Wednesday, January 27, 2016 : CALLS FOR TOUGHER ONLINE GAMBLING CONTROLS IN AUSTRALIA
Editorial suggests ways in which enforcement and control can be stiffened.
Prompted by cheating in sports horror stories recently, the Sydney Morning Herald editorial column argued Tuesday that a federal regulatory regime to control the booming and competitive Australian online gambling sector is needed.
The editorial references the review of the Interactive Gaming Act helmed by former NSW premier Barry O'Farrell and comments:
"At its core, the inquiry is really about loosening regulations on the online operations of Australian gambling houses. More specifically, whether Australian betting companies should be permitted to accept "in-play" bets online during live games, currently banned under the legalization but extremely popular with punters. Gambling on sporting events that are under way is only permitted at TABs or by telephone.
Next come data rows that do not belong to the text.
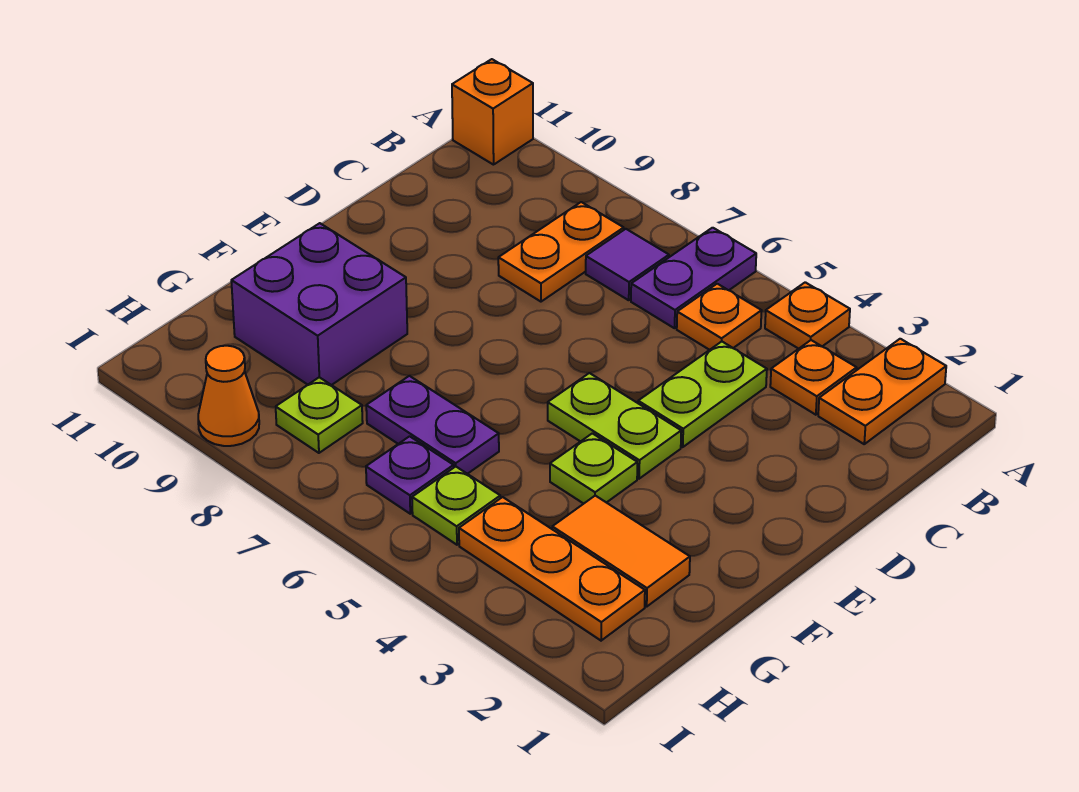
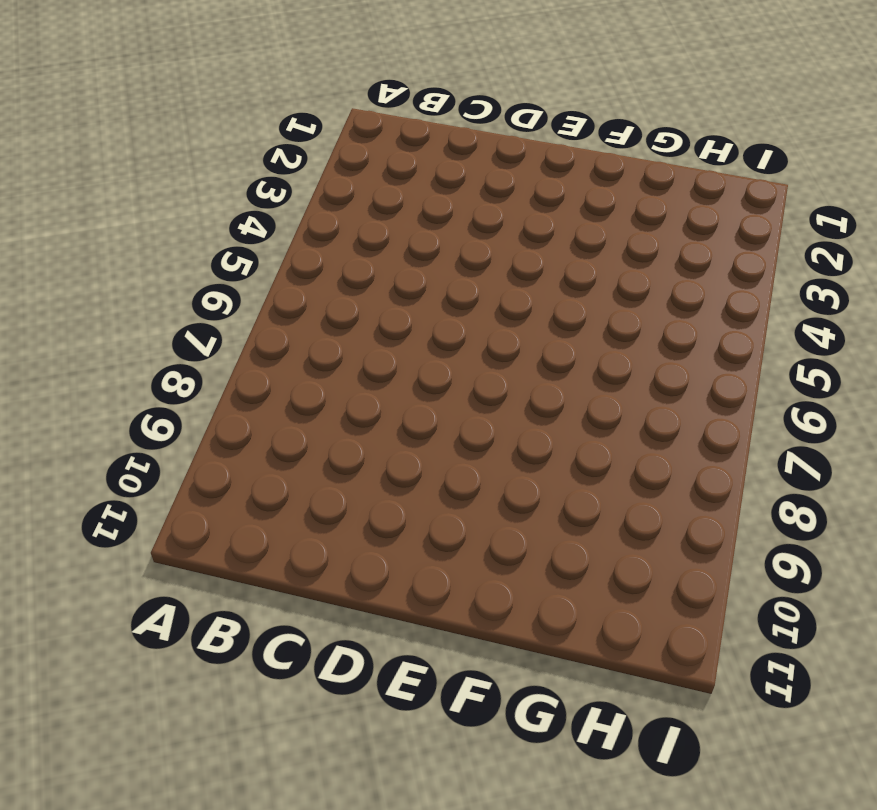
none -> orange 1x2 plate [818,339,946,444]
none -> orange 1x1 plate [765,282,850,349]
none -> purple 1x2 plate [631,228,756,328]

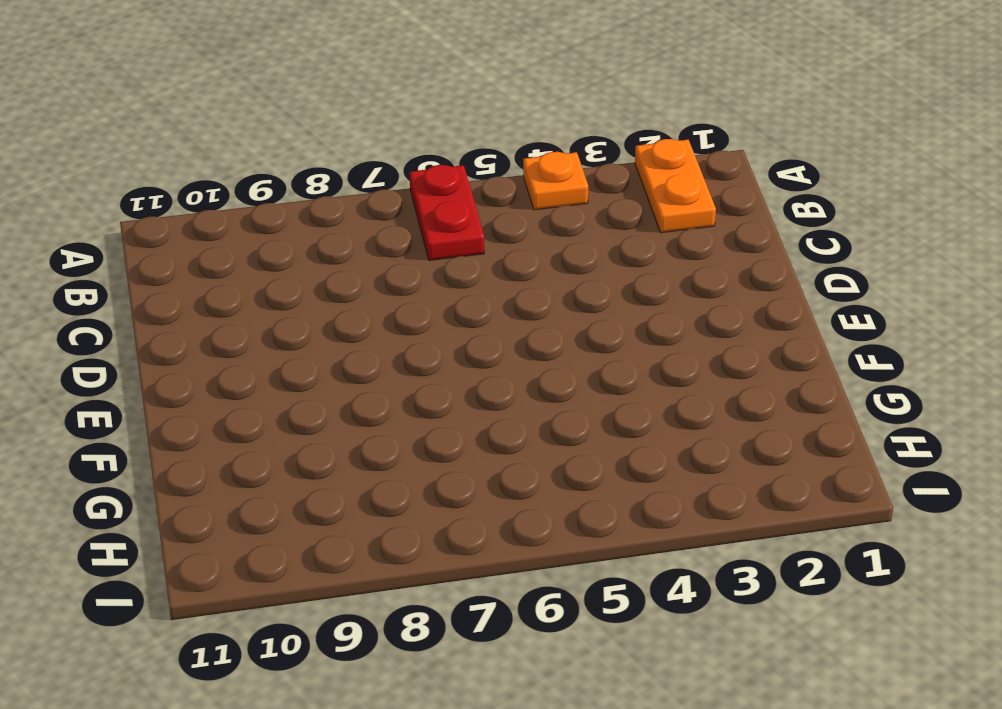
red 1x2 plate [410,165,484,260] -> purple 1x2 plate [631,228,756,328]
none -> orange 1x1 brick [452,59,533,165]
none -> orange 1x1 plate [770,340,857,415]
none -> orange 1x1 plate [677,284,762,350]

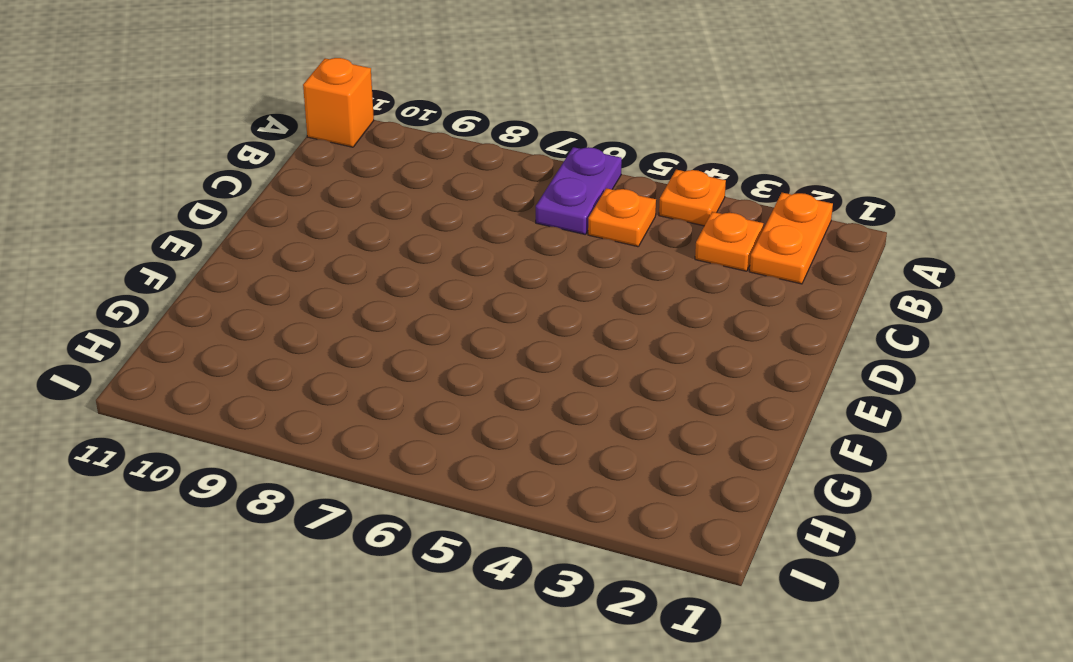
none -> purple 1x1 tile [586,229,669,300]
none -> orange 1x2 plate [498,202,624,302]
none -> lime 1x2 plate [638,342,767,447]

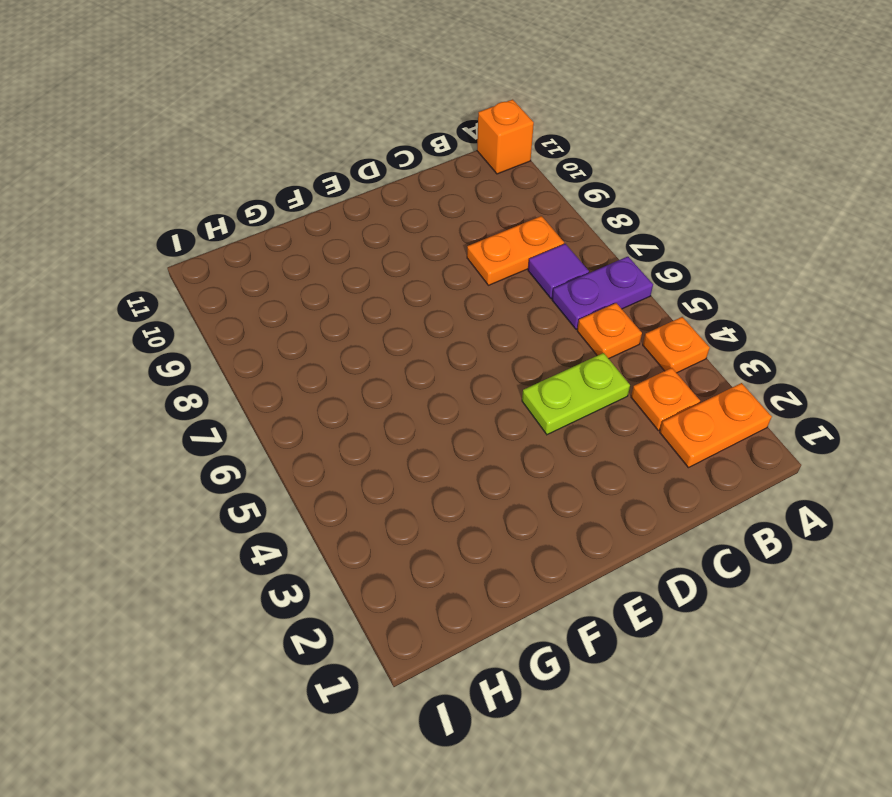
none -> lime 1x2 plate [548,373,681,479]
none -> lime 1x1 plate [550,433,637,504]
none -> purple 2x2 brick [231,223,407,385]

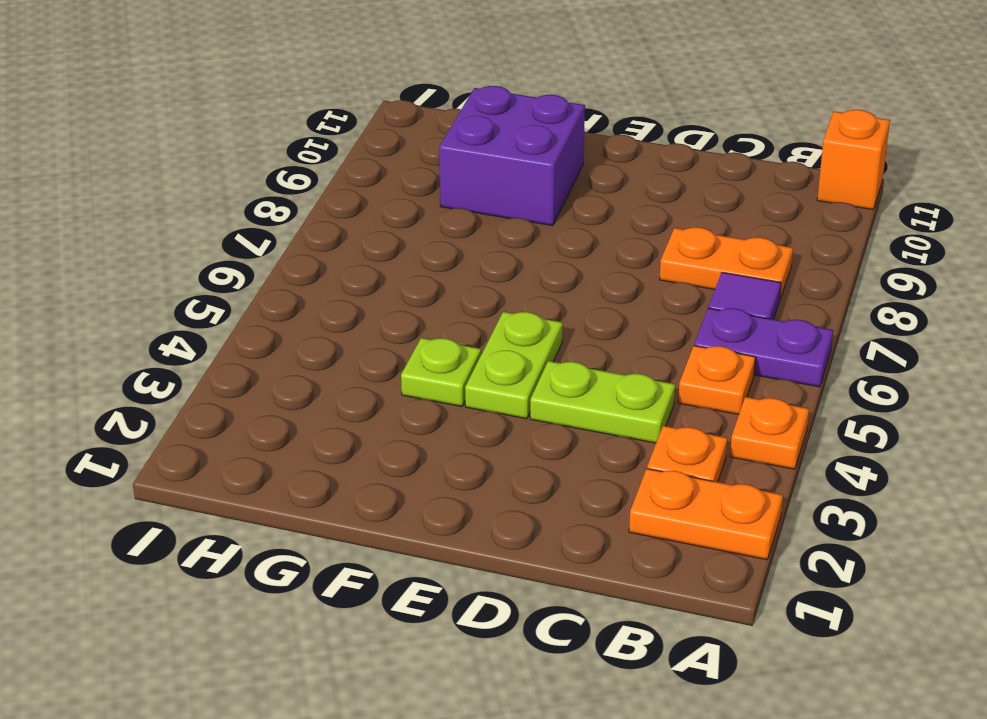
none -> orange 1x2 tile [552,496,690,607]
none -> purple 1x2 plate [366,376,499,474]
none -> orange 1x3 plate [459,497,645,641]

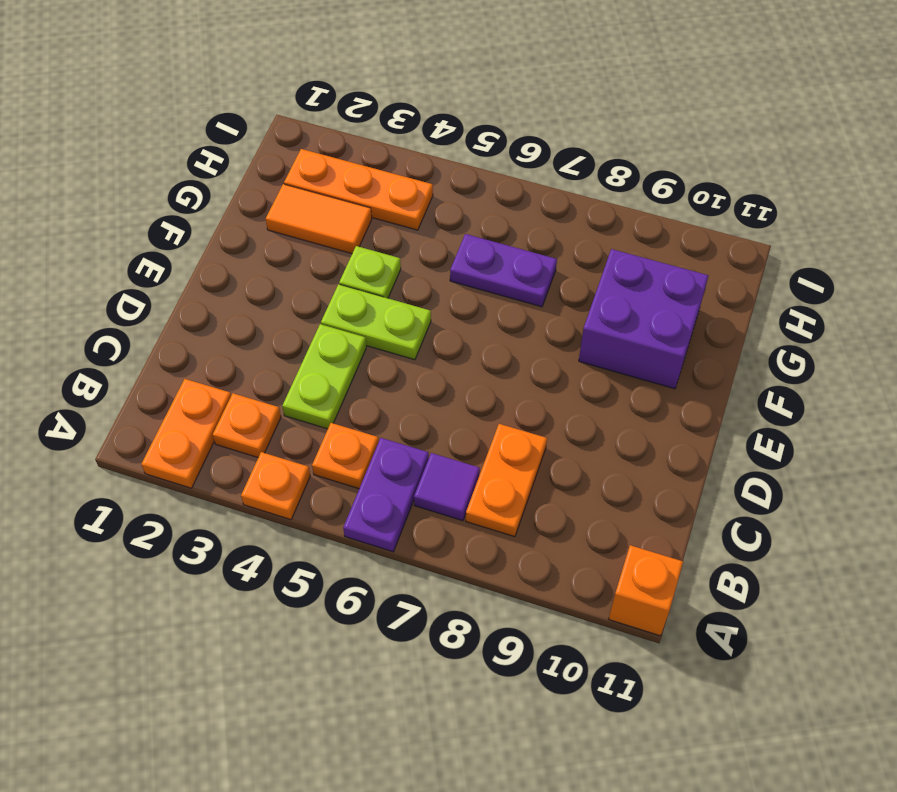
none -> lime 1x1 plate [412,467,500,545]
none -> purple 1x1 plate [366,436,454,514]
none -> lime 1x1 plate [276,377,363,453]

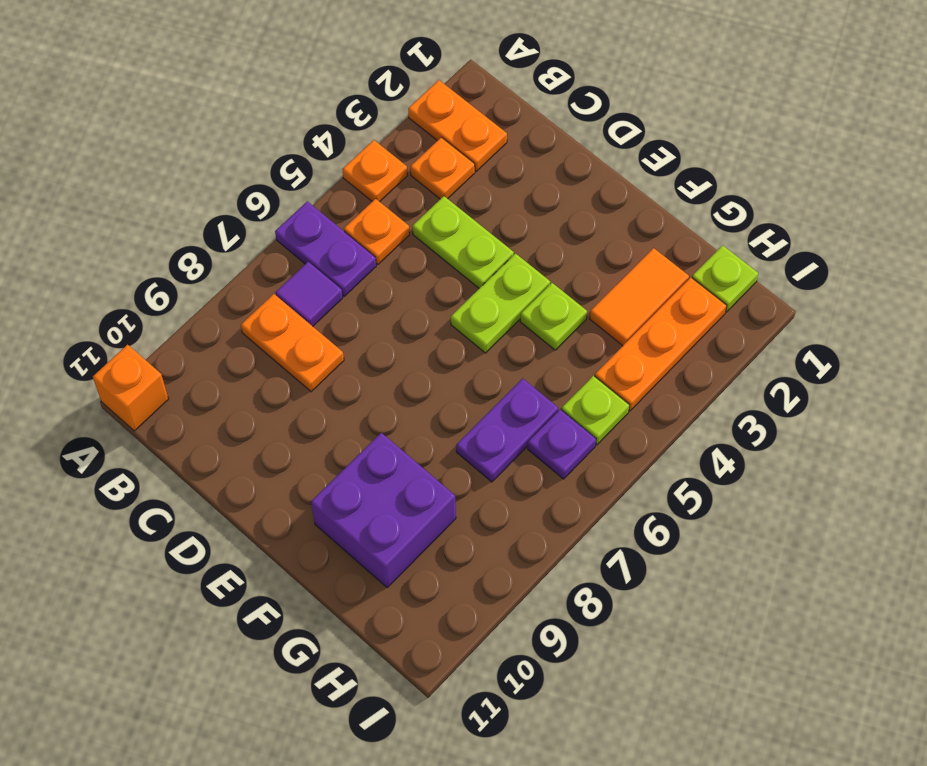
lime 1x1 plate [692,245,758,312] -> lime 1x1 plate moved to [276,377,363,453]
none -> orange 1x1 cone [198,346,259,446]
"But offshore online betting houses are outside the jurisdiction of Australia's Interactive Gambling Act and can accept such bets from Australians."
The piece notes that there is a sense that the review has been "captured by vested interests" and that governments, sporting organisations and media companies remain major beneficiaries of the revenue and advertising generated by sports wagering.
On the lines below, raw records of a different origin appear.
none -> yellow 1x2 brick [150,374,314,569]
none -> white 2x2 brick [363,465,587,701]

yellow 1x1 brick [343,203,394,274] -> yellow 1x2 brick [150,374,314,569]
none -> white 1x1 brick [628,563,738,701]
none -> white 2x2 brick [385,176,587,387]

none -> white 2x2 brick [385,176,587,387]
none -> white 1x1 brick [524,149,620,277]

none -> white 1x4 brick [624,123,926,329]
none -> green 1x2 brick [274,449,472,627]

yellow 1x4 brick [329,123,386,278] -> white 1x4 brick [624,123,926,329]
It claims that Aussie gamblers are among the most avid in the world, and annually lose A$21 billion, with A$4.6 billion a year spent on sports betting – A$2.75 billion of it online.
The editorial suggests that if in-play betting is allowed to continue, it should be the subject of far tighter regulation, and offers a few ideas on how this might be achieved:
* Federal government regulation (instead of individual provinces) to ensure that the industry is fairly and evenly taxed and unlicensed operators are excluded;
* To curb match-fixing at grass roots, a limit on the range of micro-bets and the kinds of sporting events that can attract betting. For example, junior tennis matches and suburban football tournaments should no longer be subject to betting;
* Advertising for gambling should be restricted to programs after 8.30pm and punters prevented from betting on credit. Gamblers should be required to nominate the amount they are prepared to lose;
* Strict enforcement action against unlicensed offshore operators, including financial transaction restrictions and ISP blocking.